Au terme de sa thèse en novembre 1989, il s’envole avec son épouse pour les Etats-Unis afin d’y effectuer un post-doc à la «Cornell University» à Ithaca, ville située à l'extrémité sud du Fingerlakes (État de New York). Jusqu'à la naissance de son premier fils, sa femme travaillait dans le même groupe de chercheurs-euses, qui étudiaient le sens de l'odorat et du goût chez les insectes. Son séjour aux Etats-Unis l'a non seulement fait progresser au point de vue scientifique, mais il lui a aussi permis de découvrir une autre société. «La manière tellement différente par rapport à l’Europe dont les médias ont relaté la première guerre en Irak m’a frappé.» Il a constaté à quel point les médias peuvent influencer l'opinion publique. Après deux ans à Cornell, il est temps pour Robert Bauer et sa femme de rentrer au pays. Bien qu'on lui ait proposé de prolonger son séjour, Robert Baur refuse, car le salaire d’un post-doctorant aux Etats-Unis n'aurait jamais suffi à entretenir une famille. 
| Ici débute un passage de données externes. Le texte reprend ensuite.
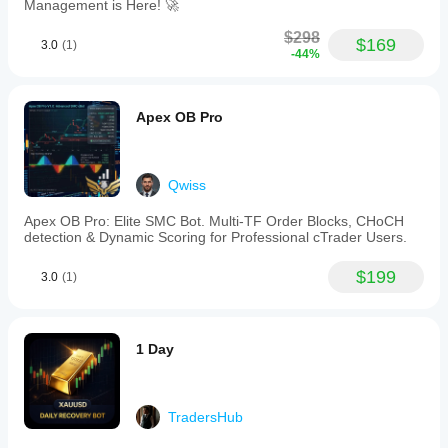
Management is Here! 🚀
$298
$169
3.0
(1)
-44%
Apex OB Pro
Qwiss
Apex OB Pro: Elite SMC Bot. Multi-TF Order Blocks, CHoCH
detection & Dynamic Scoring for Professional cTrader Users.
$199
3.0
(1)
1 Day
TradersHub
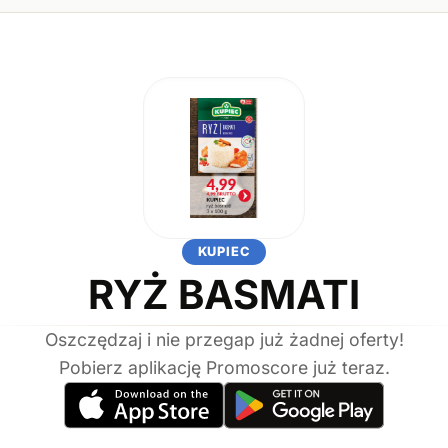
KUPIEC
RYŻ BASMATI
Oszczędzaj i nie przegap już żadnej oferty!
Pobierz aplikację Promoscore już teraz.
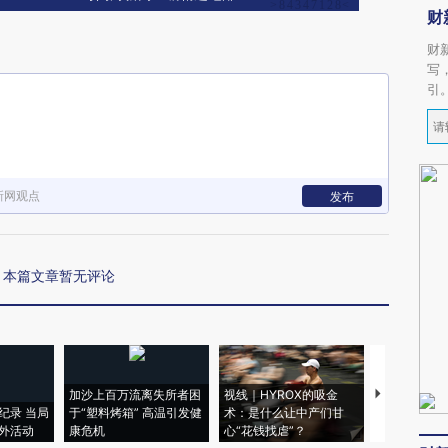
财
财
写
引
新网观点
发布
本篇文章暂无评论
加沙上百万流离失所者困
视线｜HYROX的吸金
马航飞行员
纪录 当局
于“塑料烤箱” 高温引发健
术：是什么让中产们甘
粒摇头丸 尿
外活动
康危机
心“花钱找虐”？
毒品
C'est précisément à cette époque qu'on lui offre un emploi à l'Institut de recherche de Wädenswil. Il se lance alors dans l’étude des ravageurs et leur infestation sur les plantes autour du lac de Zurich. Il se voit bientôt confier la mission de développer la recherche axée sur la pratique et de diffuser, dans un premier temps, les connaissances en viticulture et, à partir de 2004, celles en culture maraîchère. «Ce sont deux mondes très différents», précise-t-il, «car la viticulture et la culture maraîchère sont des domaines qui, sous divers aspects, sont situés aux extrémités opposées de la production agricole.» D’une part, des cultures produites depuis des décennies dans des écosystèmes semi-naturels, d’autre part des exploitations agricoles avec une variété de cultures, des récoltes quelques semaines seulement après les semis et la pression constante de la qualité irréprochable des produits. C’est avec ce changement que sa carrière de dirigeant a débuté. Il admet que c’est avec beaucoup d’hésitations qu’il a abandonné la recherche. Cependant, contribuer à orienter la recherche sur les besoins de la pratique s’est révélé une tâche passionnante et enrichissante. 

Avec sa nomination à la tête du domaine stratégique de recherche «Agroécologie et Environnement», Robert Baur, qui aime à gravir les sommets des Dolomites pour décompresser, a non seulement changé une fois de plus de champ d'activité au 1er janvier 2017, mais il participe  également de plus en plus souvent aux discussions sociopolitiques dont l’agriculture fait l’objet. Il est convaincu qu’Agroscope est absolument nécessaire à une agriculture porteuse d’avenir, à condition que nous ne menions pas de recherches déconnectées de la pratique, mais que nous tenions compte des multiples exigences de l'agriculture.» Il faut avant tout garder les pieds sur terre, et c’est aussi ce que lui apporte son activité hebdomadaire de moniteur de gymnastique pour seniors.